Tommy had kept trying to tell her something about his day, but the news had come on the radio. This time of day was her only chance to catch the report. So she’d shushed him. Obediently, he’d hushed. A song she liked had followed the news, and she’d drifted off into mouthing the words, and so had forgotten to ask him what it was he wanted to share.
They’d barely made it on time to the music studio that was housed in an old white building, snuggled between small strip shops on a corner. She’d managed to find a parking spot just outside, which was a relief. Usually she was forced to park across the road in the supermarket parking lot and walk him across the road. That day she was tired and glad she could stay in the car and relax.
Tommy had bounded out the door as she unlocked the trunk. She watched him in the rear-vision mirror as he struggled to drag the guitar case out. Once he had it clear, he’d turned and waved to her.
Each time she lived this moment, she would think about those fourteen seconds that lay in the future and how that was all they had left on this day. Fourteen seconds was long enough for her to say “I love you,” long enough for her to get out of the car and stop him, long enough to change everything.

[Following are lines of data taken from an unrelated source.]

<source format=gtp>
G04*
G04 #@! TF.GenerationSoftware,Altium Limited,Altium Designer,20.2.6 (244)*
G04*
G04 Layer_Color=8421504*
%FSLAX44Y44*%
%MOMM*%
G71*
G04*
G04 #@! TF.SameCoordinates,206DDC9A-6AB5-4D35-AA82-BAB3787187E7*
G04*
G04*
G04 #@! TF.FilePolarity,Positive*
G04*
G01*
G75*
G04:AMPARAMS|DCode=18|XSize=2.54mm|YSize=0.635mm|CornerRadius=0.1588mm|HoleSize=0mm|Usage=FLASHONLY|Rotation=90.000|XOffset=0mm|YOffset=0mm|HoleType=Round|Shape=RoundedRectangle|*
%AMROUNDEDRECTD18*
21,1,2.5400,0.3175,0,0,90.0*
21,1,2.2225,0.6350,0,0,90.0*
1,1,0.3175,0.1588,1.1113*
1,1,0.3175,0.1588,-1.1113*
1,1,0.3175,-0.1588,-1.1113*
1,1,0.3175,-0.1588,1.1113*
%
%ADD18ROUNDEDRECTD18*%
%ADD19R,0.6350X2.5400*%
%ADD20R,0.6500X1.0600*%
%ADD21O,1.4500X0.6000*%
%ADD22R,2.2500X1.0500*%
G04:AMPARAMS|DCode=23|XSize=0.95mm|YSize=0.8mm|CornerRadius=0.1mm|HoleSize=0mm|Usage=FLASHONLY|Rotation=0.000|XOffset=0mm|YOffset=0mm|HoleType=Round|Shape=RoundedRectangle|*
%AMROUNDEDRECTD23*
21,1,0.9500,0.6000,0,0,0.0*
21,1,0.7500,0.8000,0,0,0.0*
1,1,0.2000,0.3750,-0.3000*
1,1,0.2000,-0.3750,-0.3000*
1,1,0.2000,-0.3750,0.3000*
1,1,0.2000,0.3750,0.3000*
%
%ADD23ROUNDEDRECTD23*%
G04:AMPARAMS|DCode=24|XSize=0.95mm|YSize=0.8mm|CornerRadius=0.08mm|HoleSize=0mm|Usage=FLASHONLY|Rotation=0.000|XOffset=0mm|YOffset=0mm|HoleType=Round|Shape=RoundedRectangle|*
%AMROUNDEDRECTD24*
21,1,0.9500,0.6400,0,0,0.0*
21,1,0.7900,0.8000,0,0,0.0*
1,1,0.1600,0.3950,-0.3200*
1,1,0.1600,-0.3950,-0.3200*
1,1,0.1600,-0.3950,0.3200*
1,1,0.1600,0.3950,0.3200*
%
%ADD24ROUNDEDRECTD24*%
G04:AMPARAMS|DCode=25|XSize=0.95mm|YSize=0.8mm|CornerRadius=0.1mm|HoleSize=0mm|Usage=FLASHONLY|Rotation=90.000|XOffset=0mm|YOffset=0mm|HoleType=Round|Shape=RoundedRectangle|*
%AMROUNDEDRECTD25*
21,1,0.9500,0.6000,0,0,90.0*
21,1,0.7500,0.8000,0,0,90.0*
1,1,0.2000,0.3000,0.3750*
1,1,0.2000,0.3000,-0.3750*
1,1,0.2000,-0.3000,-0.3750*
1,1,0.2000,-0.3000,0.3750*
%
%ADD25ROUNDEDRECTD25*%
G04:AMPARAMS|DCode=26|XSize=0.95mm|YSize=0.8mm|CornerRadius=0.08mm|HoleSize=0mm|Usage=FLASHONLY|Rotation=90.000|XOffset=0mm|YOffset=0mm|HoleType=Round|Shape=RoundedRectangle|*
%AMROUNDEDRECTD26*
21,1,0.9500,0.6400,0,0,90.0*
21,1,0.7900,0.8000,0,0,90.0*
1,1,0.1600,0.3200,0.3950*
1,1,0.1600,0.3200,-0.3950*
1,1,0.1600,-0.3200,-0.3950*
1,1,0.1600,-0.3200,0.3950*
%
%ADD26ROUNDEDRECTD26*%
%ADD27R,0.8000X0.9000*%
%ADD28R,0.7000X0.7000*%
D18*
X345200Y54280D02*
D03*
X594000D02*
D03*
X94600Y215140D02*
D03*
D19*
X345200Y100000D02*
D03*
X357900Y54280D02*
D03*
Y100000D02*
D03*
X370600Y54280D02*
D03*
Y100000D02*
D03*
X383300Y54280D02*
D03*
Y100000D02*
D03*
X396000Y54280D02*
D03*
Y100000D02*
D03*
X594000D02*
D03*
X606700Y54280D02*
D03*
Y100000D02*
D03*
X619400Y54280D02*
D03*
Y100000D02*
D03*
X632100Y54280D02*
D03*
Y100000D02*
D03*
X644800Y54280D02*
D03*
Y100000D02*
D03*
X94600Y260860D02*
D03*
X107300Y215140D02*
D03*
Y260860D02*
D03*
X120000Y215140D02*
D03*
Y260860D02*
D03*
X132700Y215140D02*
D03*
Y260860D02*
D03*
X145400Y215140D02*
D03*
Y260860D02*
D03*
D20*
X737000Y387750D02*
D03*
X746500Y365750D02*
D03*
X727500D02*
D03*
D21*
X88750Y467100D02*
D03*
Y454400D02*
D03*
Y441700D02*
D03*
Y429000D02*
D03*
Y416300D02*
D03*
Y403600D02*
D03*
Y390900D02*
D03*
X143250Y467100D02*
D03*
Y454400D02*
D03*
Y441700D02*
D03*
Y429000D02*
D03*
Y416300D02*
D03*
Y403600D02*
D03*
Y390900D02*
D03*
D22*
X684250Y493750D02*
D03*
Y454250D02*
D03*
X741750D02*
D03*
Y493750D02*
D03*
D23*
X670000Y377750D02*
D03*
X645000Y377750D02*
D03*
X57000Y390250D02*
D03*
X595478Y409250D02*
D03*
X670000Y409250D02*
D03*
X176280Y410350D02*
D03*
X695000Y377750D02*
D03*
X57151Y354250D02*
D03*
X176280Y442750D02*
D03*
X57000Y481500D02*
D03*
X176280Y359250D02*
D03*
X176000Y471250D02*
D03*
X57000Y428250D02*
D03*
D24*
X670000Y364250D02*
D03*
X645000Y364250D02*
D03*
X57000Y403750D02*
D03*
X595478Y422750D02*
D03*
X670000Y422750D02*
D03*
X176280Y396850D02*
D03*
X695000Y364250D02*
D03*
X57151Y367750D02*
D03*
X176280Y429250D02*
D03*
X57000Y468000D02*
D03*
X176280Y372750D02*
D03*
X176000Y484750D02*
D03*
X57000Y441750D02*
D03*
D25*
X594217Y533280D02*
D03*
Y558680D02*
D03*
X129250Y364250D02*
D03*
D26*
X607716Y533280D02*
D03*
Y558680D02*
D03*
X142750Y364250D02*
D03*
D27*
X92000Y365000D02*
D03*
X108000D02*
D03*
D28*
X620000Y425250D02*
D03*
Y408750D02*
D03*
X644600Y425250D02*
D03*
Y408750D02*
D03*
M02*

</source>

Her phone then drew her attention. She checked in on Facebook, looked up the weather for the week, and answered two texts. Mundane and pointless activities made even more so knowing what lay ahead. She had come to despise these moments of frittering away precious minutes, yet she was forced to endure the shame of them each time.

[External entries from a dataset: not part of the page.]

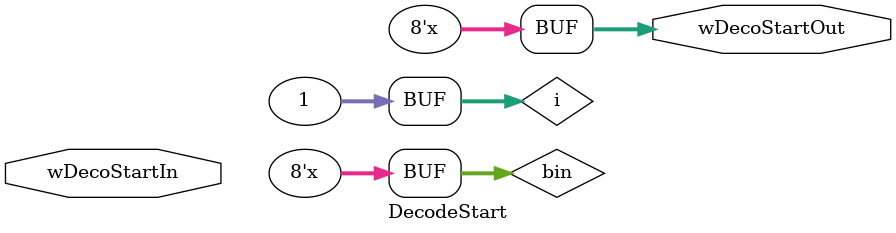
<source format=v>
(* keep_hierarchy = "TRUE" *) 
module DecodeStart #(parameter  NUM_FF= 1, parameter BITS_DECO = 8) (
    input    wire[NUM_FF-1:0]         wDecoStartIn,
    output   wire[BITS_DECO-1:0]      wDecoStartOut
);

    reg [BITS_DECO-1 : 0] bin = {BITS_DECO{1'b0}};
    integer i;
    
    // always @(*) begin
    //     for (i = 0; i < NUM_FF-4; i=i+1) begin
    //         if( wDecoStartIn[i] & ~wDecoStartIn[i+1] & ~wDecoStartIn[i+2] & ~wDecoStartIn[i+3] & ~wDecoStartIn[i+4] ) begin
    //             bin = i+1;
    //         end
    //     end
    // end


    //Implementing Ones Counter
    always @(*) begin
        for (i = 0; i < NUM_FF; i=i+1) begin
            if(wDecoStartIn[i] == 1'b1) begin
                bin = bin + 1'b1;
            end
        end
    end

    // genvar i;
    // generate
    //     for (i = 0; i < ; i=i+1) begin
            
    //     end
    // endgenerate
    // 6LUT_counter u_6KUT(

    // );

    assign wDecoStartOut = bin;
endmodule //
</source>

The first time back, she was surprised to find that she suddenly put down her phone, reached for her bag at her feet, and pulled out her purse. Then she headed across the road. Dawn had forgotten the entire fifteen minutes before the accident—the trauma no doubt. As she crossed the road toward the supermarket, bit by bit the knowledge of her future actions crept back to her. The recollection was vague, though, and it took on the feeling of something happening for the first time.
She realized she was going to buy pasta for dinner. Hope rose within her. The supermarket was filled with people; maybe she could say a word, change an action or create a scene that might delay her leaving the store. Then she wouldn’t be there to open the trunk and Tommy wouldn’t be standing behind the car.